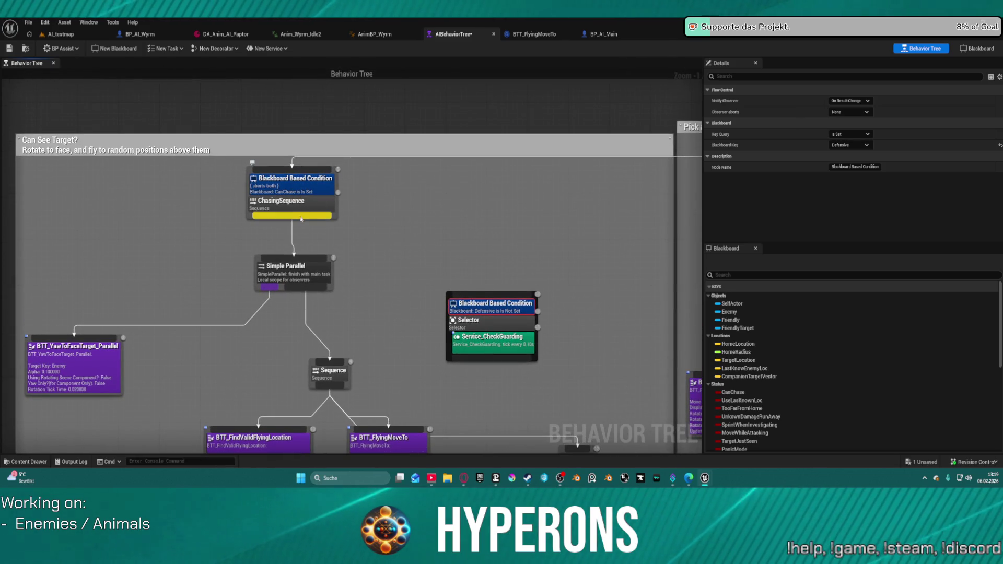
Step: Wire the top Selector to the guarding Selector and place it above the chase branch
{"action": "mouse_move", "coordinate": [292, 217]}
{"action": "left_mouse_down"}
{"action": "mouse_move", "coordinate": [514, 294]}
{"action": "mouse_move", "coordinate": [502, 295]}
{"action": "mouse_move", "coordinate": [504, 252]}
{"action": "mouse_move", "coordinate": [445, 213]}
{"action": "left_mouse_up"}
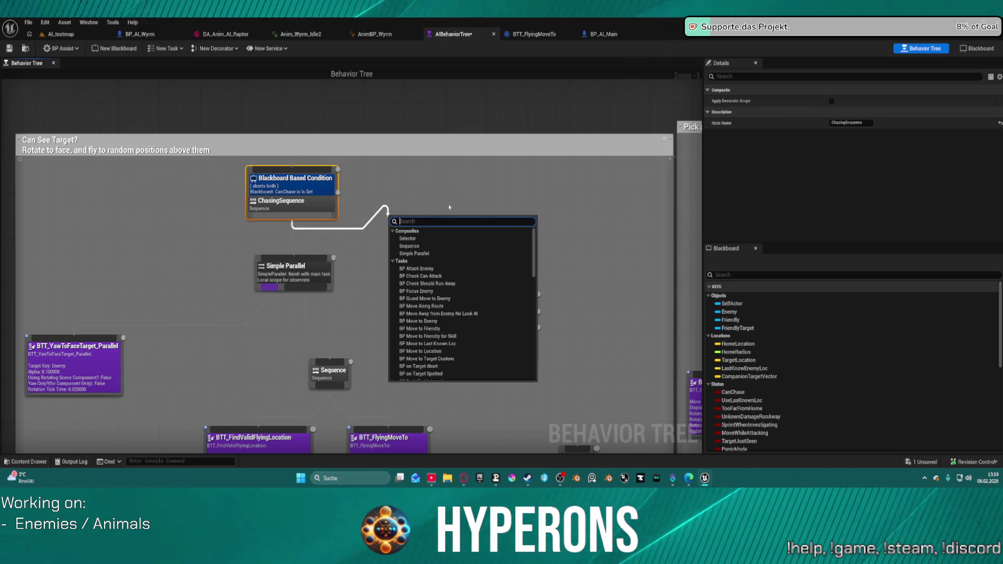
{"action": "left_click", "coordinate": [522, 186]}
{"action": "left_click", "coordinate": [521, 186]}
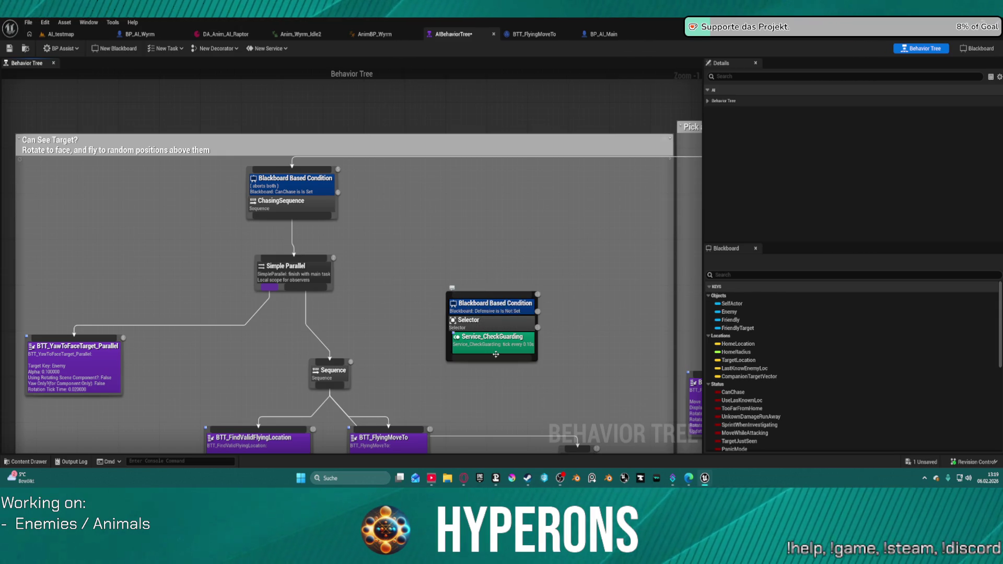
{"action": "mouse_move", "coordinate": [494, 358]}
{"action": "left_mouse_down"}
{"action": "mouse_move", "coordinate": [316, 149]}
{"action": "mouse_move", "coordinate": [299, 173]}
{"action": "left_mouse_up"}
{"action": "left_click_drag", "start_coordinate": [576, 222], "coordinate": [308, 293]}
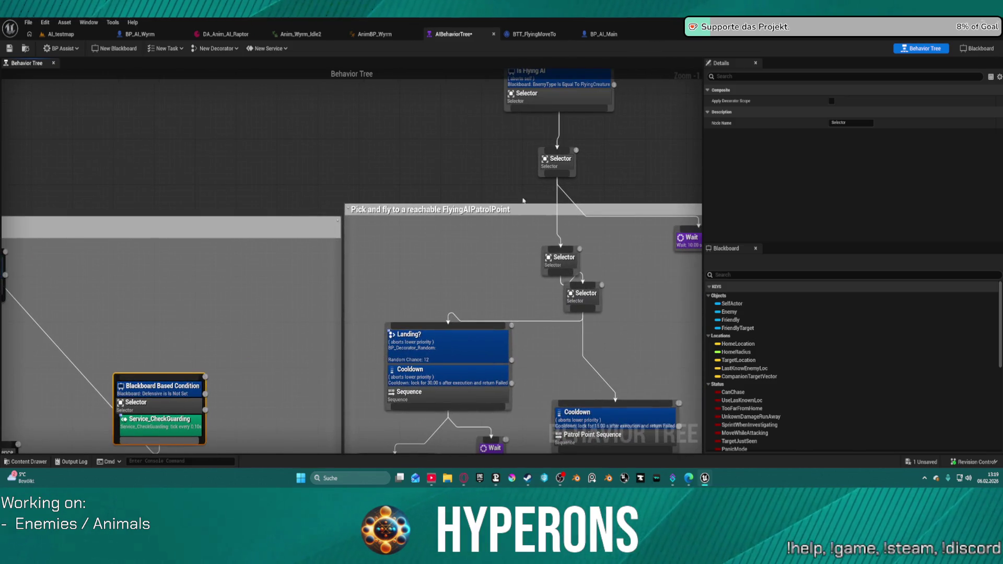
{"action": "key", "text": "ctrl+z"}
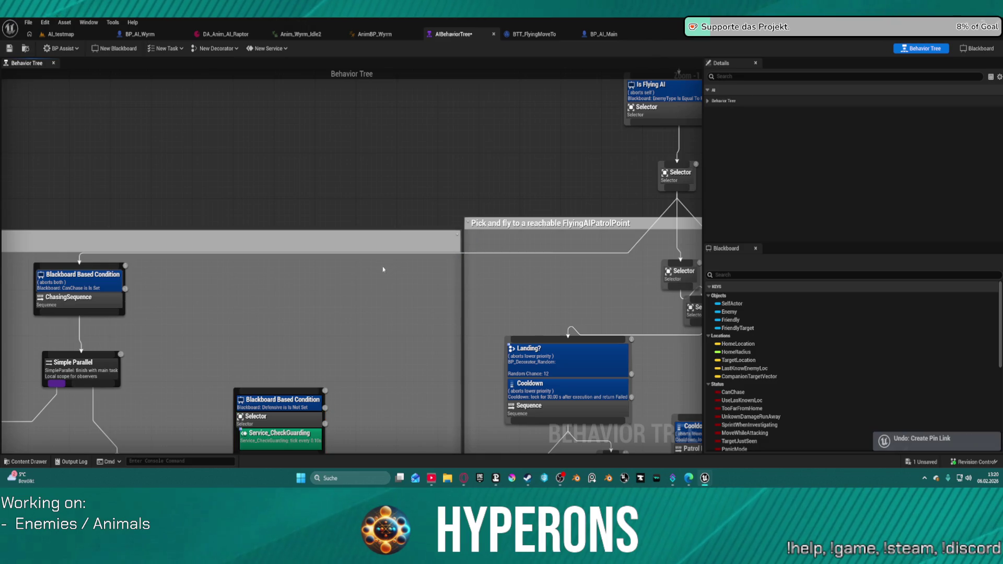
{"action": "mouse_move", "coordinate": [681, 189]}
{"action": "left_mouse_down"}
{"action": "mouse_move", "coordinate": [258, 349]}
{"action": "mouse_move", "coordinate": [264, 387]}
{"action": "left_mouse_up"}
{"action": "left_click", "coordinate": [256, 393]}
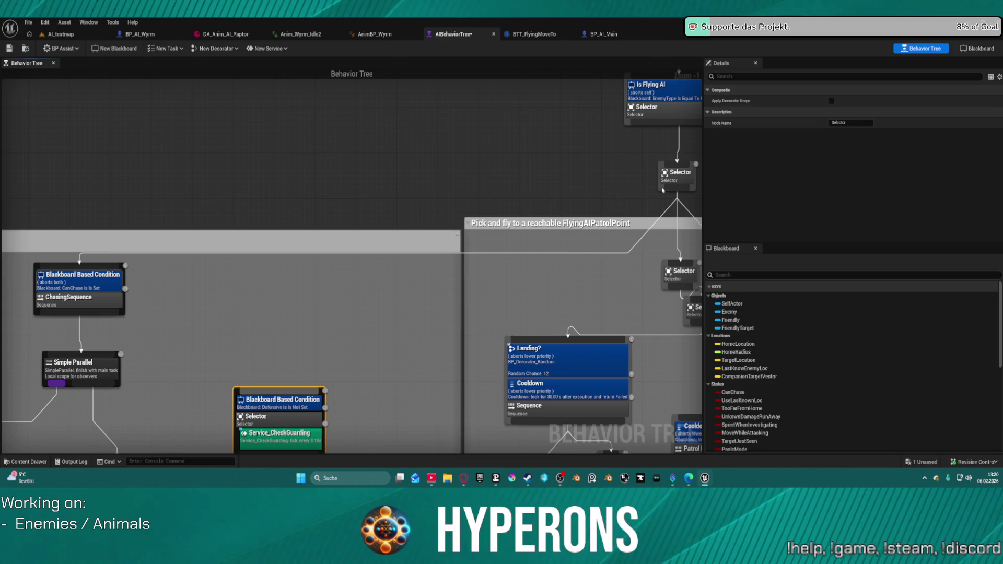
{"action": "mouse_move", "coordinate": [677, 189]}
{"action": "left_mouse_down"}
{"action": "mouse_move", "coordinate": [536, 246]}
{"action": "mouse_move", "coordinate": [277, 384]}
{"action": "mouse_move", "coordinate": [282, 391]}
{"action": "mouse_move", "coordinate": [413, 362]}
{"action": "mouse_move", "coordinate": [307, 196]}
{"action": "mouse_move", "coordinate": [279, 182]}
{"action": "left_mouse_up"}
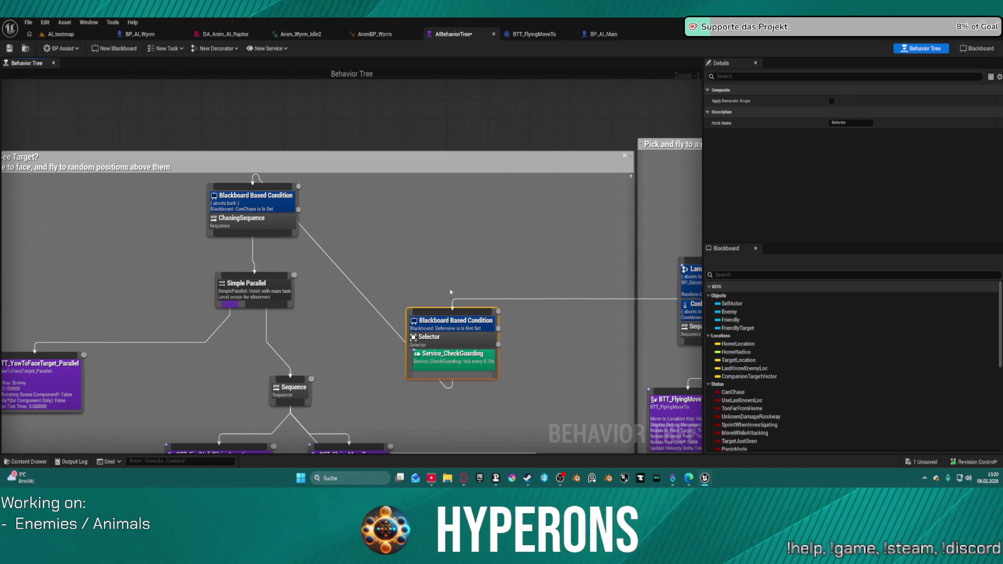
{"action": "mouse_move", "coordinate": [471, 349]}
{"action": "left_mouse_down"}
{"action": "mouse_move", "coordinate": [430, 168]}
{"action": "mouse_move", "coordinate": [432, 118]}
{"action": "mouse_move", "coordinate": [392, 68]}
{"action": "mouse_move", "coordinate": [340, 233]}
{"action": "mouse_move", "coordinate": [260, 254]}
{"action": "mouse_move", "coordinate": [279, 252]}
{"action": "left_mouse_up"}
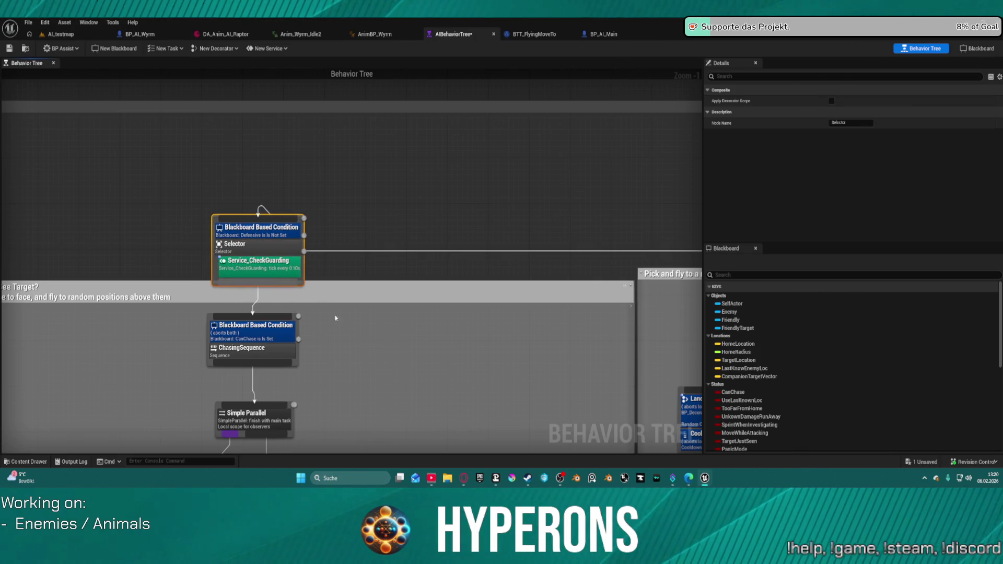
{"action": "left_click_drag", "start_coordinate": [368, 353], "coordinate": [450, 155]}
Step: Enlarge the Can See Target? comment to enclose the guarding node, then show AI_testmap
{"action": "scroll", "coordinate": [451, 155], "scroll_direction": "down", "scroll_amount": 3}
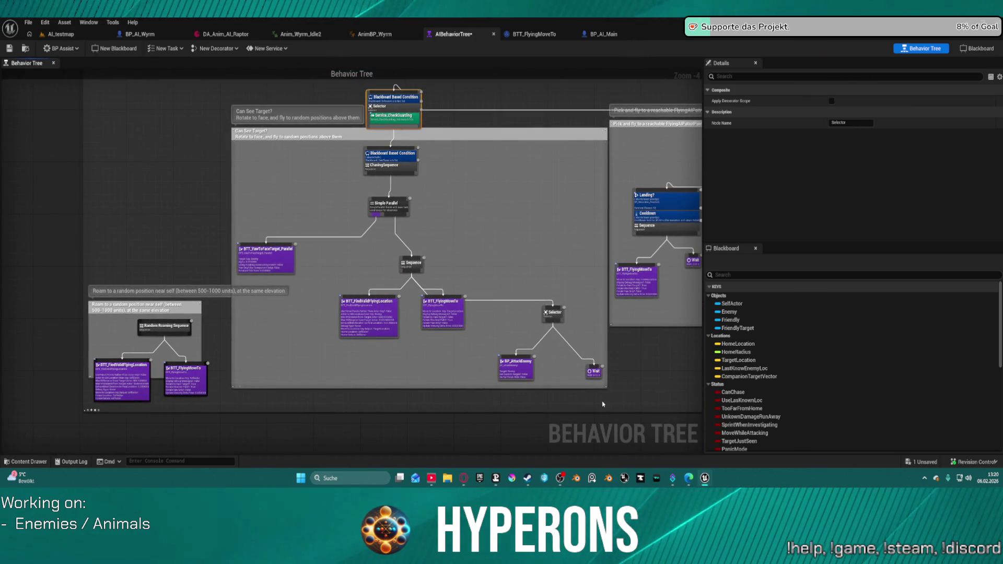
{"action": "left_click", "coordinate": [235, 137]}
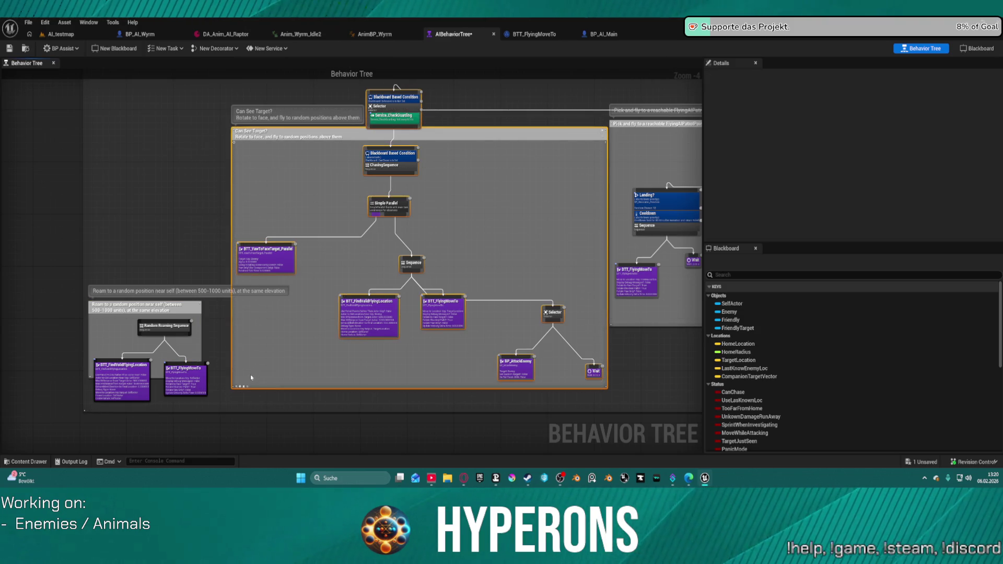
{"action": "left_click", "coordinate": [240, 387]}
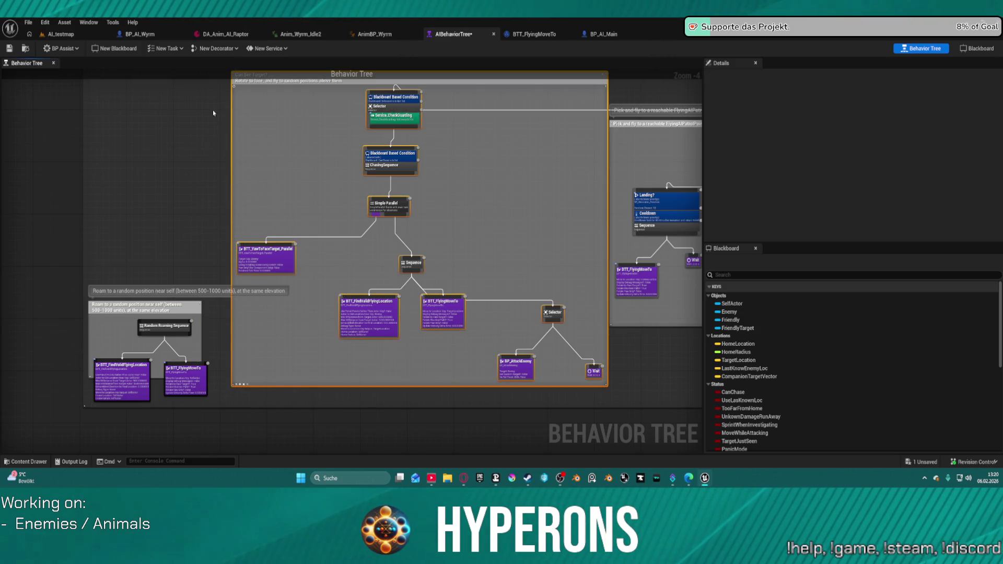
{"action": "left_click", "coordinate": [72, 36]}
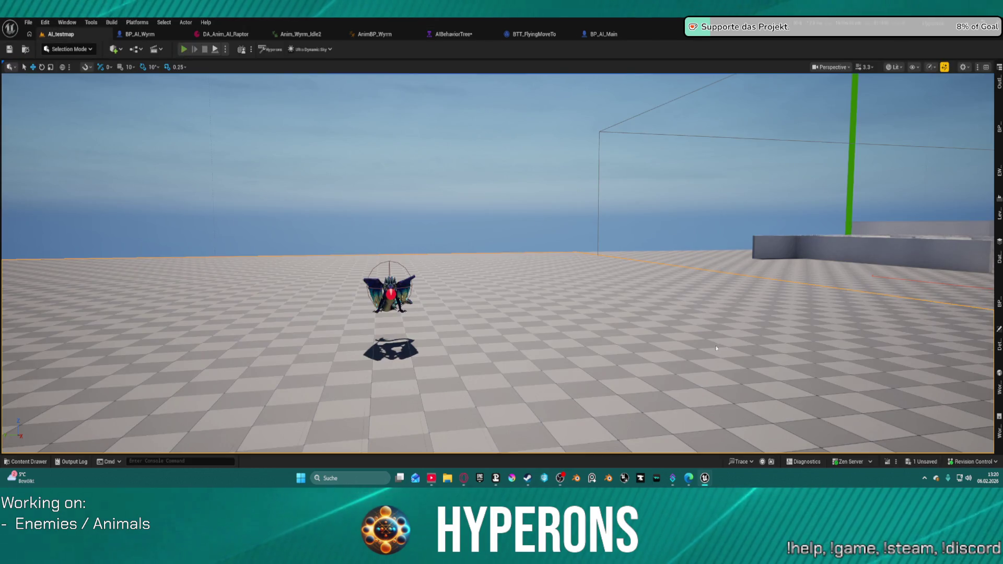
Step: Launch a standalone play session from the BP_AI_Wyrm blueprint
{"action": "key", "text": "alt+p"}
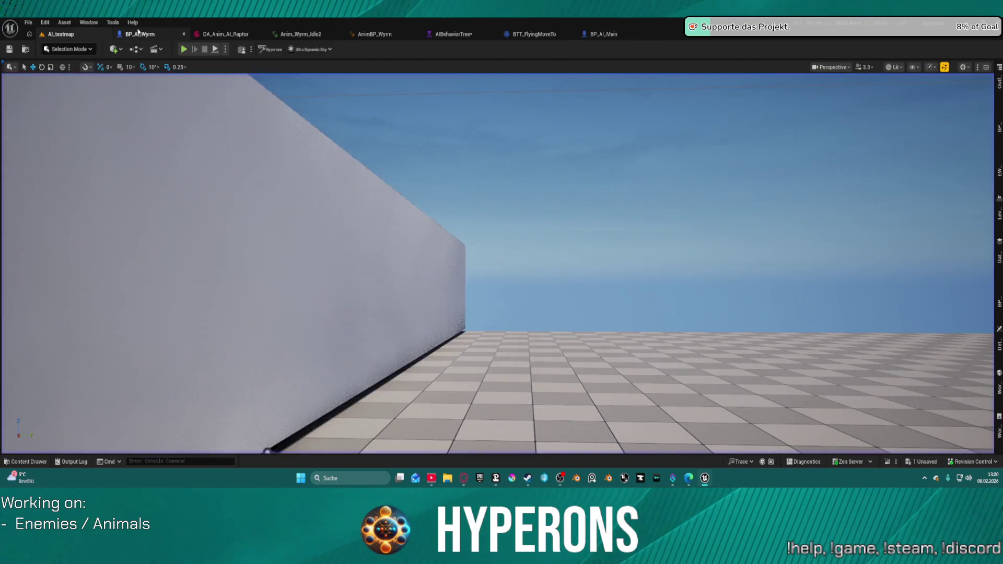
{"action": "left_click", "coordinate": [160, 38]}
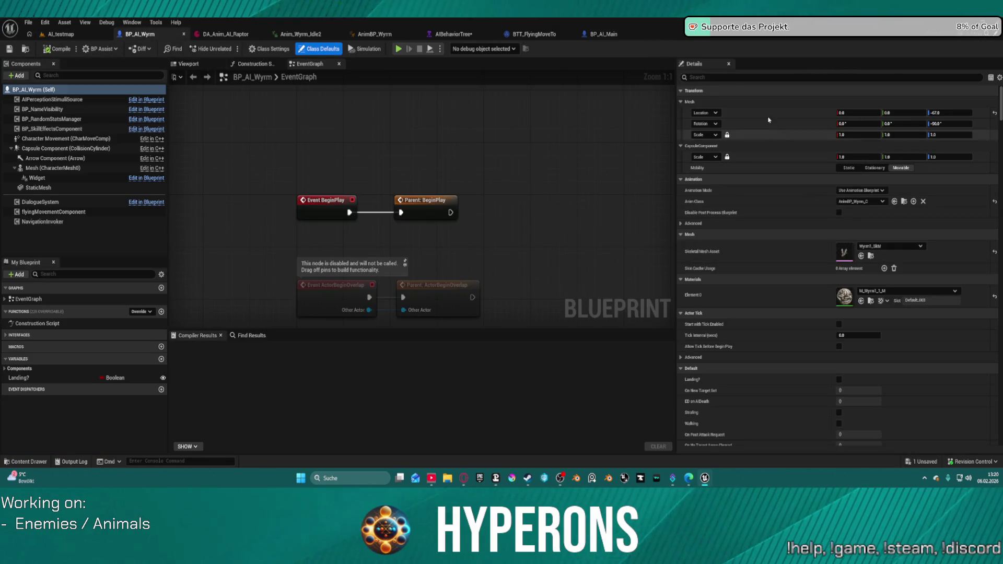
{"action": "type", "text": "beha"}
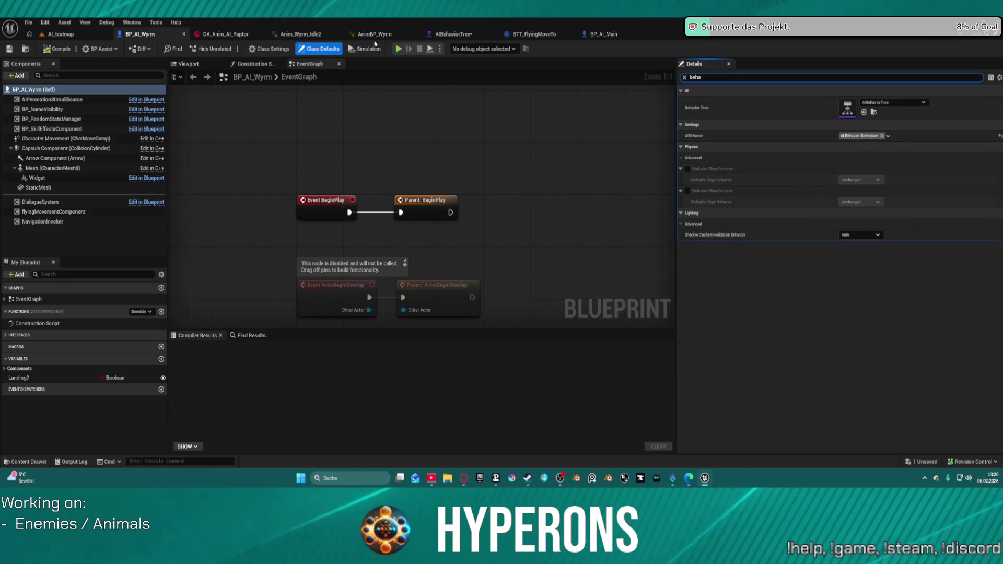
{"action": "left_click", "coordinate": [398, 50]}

+---+

> [WHAT IS NEEDED]: Transcribe all entries above exactly. Drop the pictures.

> [ANSWER TO THE EXERCISE]:
Step: Wire the top Selector to the guarding Selector and place it above the chase branch
{"action": "mouse_move", "coordinate": [292, 217]}
{"action": "left_mouse_down"}
{"action": "mouse_move", "coordinate": [514, 294]}
{"action": "mouse_move", "coordinate": [502, 295]}
{"action": "mouse_move", "coordinate": [504, 252]}
{"action": "mouse_move", "coordinate": [445, 213]}
{"action": "left_mouse_up"}
{"action": "left_click", "coordinate": [522, 186]}
{"action": "left_click", "coordinate": [521, 186]}
{"action": "mouse_move", "coordinate": [494, 358]}
{"action": "left_mouse_down"}
{"action": "mouse_move", "coordinate": [316, 149]}
{"action": "mouse_move", "coordinate": [299, 173]}
{"action": "left_mouse_up"}
{"action": "left_click_drag", "start_coordinate": [576, 222], "coordinate": [308, 293]}
{"action": "key", "text": "ctrl+z"}
{"action": "mouse_move", "coordinate": [681, 189]}
{"action": "left_mouse_down"}
{"action": "mouse_move", "coordinate": [258, 349]}
{"action": "mouse_move", "coordinate": [264, 387]}
{"action": "left_mouse_up"}
{"action": "left_click", "coordinate": [256, 393]}
{"action": "mouse_move", "coordinate": [677, 189]}
{"action": "left_mouse_down"}
{"action": "mouse_move", "coordinate": [536, 246]}
{"action": "mouse_move", "coordinate": [277, 384]}
{"action": "mouse_move", "coordinate": [282, 391]}
{"action": "mouse_move", "coordinate": [413, 362]}
{"action": "mouse_move", "coordinate": [307, 196]}
{"action": "mouse_move", "coordinate": [279, 182]}
{"action": "left_mouse_up"}
{"action": "mouse_move", "coordinate": [471, 349]}
{"action": "left_mouse_down"}
{"action": "mouse_move", "coordinate": [430, 168]}
{"action": "mouse_move", "coordinate": [432, 118]}
{"action": "mouse_move", "coordinate": [392, 68]}
{"action": "mouse_move", "coordinate": [340, 233]}
{"action": "mouse_move", "coordinate": [260, 254]}
{"action": "mouse_move", "coordinate": [279, 252]}
{"action": "left_mouse_up"}
{"action": "left_click_drag", "start_coordinate": [368, 353], "coordinate": [450, 155]}
Step: Enlarge the Can See Target? comment to enclose the guarding node, then show AI_testmap
{"action": "scroll", "coordinate": [451, 155], "scroll_direction": "down", "scroll_amount": 3}
{"action": "left_click", "coordinate": [235, 137]}
{"action": "left_click", "coordinate": [240, 387]}
{"action": "left_click", "coordinate": [72, 36]}
Step: Launch a standalone play session from the BP_AI_Wyrm blueprint
{"action": "key", "text": "alt+p"}
{"action": "left_click", "coordinate": [160, 38]}
{"action": "type", "text": "beha"}
{"action": "left_click", "coordinate": [398, 50]}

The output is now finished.